После смерти шефа все ожидали, например, что, возглавив кафедру, он, Каретников, прежде всего сделает что-то такое, чтобы сохранить память об Александре Ивановиче. И хотя это желание сотрудников, для которых шеф был кумиром, полностью совпадало с его собственным, непритворным желанием, Каретникову, вопреки своему представлению о способах сохранения этой памяти, пришлось тем не менее прибегнуть еще и к внешнему обозначению его приверженности покойному шефу, чего бы по личному своему разумению о должном он делать не стал.

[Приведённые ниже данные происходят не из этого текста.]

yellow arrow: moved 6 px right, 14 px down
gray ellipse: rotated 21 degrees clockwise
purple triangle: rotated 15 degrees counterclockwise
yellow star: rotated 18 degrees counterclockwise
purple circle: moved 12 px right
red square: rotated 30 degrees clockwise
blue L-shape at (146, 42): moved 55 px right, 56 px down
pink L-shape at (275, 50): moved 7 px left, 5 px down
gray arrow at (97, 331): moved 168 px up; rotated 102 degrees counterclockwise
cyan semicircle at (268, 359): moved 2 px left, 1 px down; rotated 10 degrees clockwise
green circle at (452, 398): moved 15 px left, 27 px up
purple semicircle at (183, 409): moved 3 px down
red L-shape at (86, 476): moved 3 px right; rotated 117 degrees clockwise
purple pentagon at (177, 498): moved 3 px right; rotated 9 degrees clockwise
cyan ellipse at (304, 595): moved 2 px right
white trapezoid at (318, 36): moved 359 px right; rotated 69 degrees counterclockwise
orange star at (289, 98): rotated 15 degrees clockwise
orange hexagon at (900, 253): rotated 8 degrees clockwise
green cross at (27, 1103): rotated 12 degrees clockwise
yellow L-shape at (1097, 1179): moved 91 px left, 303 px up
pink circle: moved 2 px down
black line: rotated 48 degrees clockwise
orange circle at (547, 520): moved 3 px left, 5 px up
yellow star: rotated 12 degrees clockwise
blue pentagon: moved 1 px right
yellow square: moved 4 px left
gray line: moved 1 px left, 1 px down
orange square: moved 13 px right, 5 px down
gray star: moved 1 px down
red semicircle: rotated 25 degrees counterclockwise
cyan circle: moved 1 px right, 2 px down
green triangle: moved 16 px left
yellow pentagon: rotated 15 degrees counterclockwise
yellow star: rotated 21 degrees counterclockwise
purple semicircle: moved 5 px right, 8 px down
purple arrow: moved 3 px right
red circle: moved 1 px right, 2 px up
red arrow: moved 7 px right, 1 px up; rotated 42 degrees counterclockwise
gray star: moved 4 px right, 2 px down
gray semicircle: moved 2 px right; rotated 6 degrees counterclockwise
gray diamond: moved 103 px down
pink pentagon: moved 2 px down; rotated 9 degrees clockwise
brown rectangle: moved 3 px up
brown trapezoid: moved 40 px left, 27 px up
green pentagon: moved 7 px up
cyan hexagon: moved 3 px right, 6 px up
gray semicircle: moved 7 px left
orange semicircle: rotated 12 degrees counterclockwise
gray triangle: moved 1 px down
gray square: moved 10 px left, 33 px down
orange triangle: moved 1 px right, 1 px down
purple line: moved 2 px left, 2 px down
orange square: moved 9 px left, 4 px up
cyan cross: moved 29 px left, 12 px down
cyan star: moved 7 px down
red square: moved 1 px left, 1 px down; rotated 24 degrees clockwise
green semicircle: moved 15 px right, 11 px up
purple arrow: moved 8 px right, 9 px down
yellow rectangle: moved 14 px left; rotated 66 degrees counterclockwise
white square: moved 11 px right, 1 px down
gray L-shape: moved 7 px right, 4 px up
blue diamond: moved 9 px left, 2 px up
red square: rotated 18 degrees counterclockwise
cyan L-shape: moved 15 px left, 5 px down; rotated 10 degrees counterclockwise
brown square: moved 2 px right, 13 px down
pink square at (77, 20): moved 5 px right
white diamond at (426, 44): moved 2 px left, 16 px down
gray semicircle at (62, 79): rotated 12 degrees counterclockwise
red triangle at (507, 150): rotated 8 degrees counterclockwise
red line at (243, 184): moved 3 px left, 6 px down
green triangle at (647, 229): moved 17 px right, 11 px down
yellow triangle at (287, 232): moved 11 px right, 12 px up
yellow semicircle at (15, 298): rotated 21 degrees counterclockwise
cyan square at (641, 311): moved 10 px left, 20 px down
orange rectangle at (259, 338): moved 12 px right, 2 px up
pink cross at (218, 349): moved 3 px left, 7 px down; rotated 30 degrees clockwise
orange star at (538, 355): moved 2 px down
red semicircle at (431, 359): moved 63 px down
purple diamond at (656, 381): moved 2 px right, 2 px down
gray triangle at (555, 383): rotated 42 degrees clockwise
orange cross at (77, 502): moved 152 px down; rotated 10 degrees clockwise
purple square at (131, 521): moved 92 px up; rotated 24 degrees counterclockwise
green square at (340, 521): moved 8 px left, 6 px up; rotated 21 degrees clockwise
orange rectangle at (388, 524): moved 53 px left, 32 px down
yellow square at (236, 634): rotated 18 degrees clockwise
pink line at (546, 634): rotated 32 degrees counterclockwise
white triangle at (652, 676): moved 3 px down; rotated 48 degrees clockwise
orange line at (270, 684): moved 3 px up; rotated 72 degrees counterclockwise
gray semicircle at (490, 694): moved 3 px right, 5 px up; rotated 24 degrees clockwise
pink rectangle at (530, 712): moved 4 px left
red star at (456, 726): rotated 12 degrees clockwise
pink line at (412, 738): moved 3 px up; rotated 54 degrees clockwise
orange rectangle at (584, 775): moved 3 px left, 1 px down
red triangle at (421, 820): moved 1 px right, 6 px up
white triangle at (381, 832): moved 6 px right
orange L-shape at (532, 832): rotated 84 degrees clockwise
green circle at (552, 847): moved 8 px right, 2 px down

Гораздо труднее было сохранять память об Александре Ивановиче, продолжая общее направление его работ, но это бы и заметить было труднее, чем те многочисленные портреты Александра Ивановича, которые, как уступку общественным ожиданиям, Каретников, верно угадав и на этот раз, велел развесить и в своем кабинете, и в ординаторской, и в лаборатории, и в коридоре на мужском отделении, и в коридоре на женском, и в учебном классе.
Смешно и несколько обидно было наблюдать, что именно вот такой несложный жест всех сразу же полностью удовлетворил, а застенчивый, маленького росточка Иван Фомич, в недавнем прошлом правая рука шефа, ближайший его помощник уже в те далекие времена, когда Каретников только пришел в аспирантуру, растроганно принялся его благодарить за эти портреты, косноязычно, как всегда, путаясь в словах и смущенно краснея.
Насколько все-таки непредсказуема человеческая благодарность и неожиданны резоны ее... То, что он, Каретников, всегда – и устно, и письменно – ссылался на работы покойного шефа, что он, по сути, давал теперь его идеям новую жизнь – все это воспринималось на кафедре, пожалуй, с меньшей признательностью, чем портреты, с которых Александр Иванович смотрел на всех, выставив свою тяжелую, как у бульдога, челюсть.
Бесспорно, шеф был незаурядной личностью. Воспитанник детдома, сын подзаборного алкоголика, он в совершенстве четырьмя языками владел; лауреат и заслуженный деятель науки, он принципиально не защищал никаких диссертаций – мог позволить себе и такую роскошь, потому что ученые степени ему присуждались по совокупности и значимости его работ; «Фауста» и «Евгения Онегина» наизусть цитировал страницами, к разговору какому-нибудь, просто к слову; на его лекции врачи со всего города сбегались, чего уже нигде давно не бывает; независим был до... до того, что и теперь, спустя три года, им всем это расхлебывать приходится.